Szef lokalnych struktur PiS został dyrektorem szpitala w Nysie. - Wszystko odbyło się prawidłowo - mówi starosta
- W otwartym konkursie mógł wystartować każdy, wystartowały cztery osoby, jedna z nich nie spełniła warunków formalnych - powiedział dziś (15.11) w Porannej Rozmowie Radia Opole starosta nyski Andrzej Kruczkiewicz, odnosząc się do wyboru Artura Kamińskiego na nowego dyrektora szpitala powiatowego w Nysie.

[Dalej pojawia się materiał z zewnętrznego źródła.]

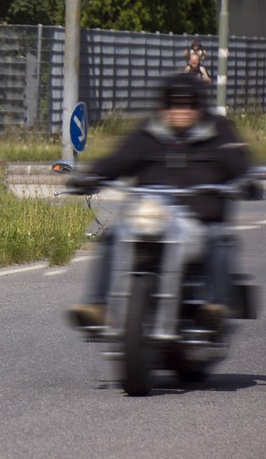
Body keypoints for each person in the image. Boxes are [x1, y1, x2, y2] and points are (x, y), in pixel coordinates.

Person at [67, 72, 252, 331]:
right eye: (172, 103)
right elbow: (119, 160)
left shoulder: (219, 131)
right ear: (163, 106)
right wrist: (90, 176)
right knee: (114, 235)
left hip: (200, 217)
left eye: (187, 104)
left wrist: (247, 180)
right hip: (153, 216)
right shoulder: (149, 132)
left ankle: (215, 307)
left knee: (219, 239)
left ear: (198, 106)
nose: (179, 110)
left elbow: (239, 163)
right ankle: (98, 305)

Siedmiu członków komisji konkursowej miało jednogłośnie wskazać na kandydaturę szefa struktur powiatowych Prawa i Sprawiedliwości.
Jak mówił gość Radia Opole, chodzi o to, by placówka miała dobrego managera. Sytuacja szpitala - tu cytat z Andrzeja Kruczkiewicza - "nie jest super, ale ma on świetnych fachowców i bez drastycznych ruchów w ciągu dwóch lat można jej finanse doprowadzić do równowagi".
- Wczoraj odebraliśmy sprawozdanie i dyrektor obecny [Jerzy] Hajduga już przedstawił jakiś tam lekki promyczek, że bez zwolnień i bez redukcji oddziałów, wykonując tylko pewne czynności, można by te 2 miliony zł gdzieś tam znaleźć - mówi Andrzej Kruczkiewicz.
Jak wskazywał nyski starosta, niewątpliwym atutem Artura Kamińskiego w nowym miejscu pracy będzie jego bardzo dobre przygotowanie managerskie.
W ocenie szefa powiatu byłoby też dobrze, gdyby obecny dyrektor ds. medycznych szpitala dr Marek Szymkowicz nadal pełnił funkcje, bo - jak dodał - to znakomity fachowiec. Pełniący obowiązki dyrektora szpitala powiatowego w Nysie Jerzy Hajduga jako m.in. specjalista od przetargów także ma pozostać w kadrze szpitala powiatowego.
Stanowiska dyrektora szpitala w Nysie Artur Kamiński nie obejmie od razu. Do sprecyzowania zostały jeszcze warunki i termin zatrudnienia.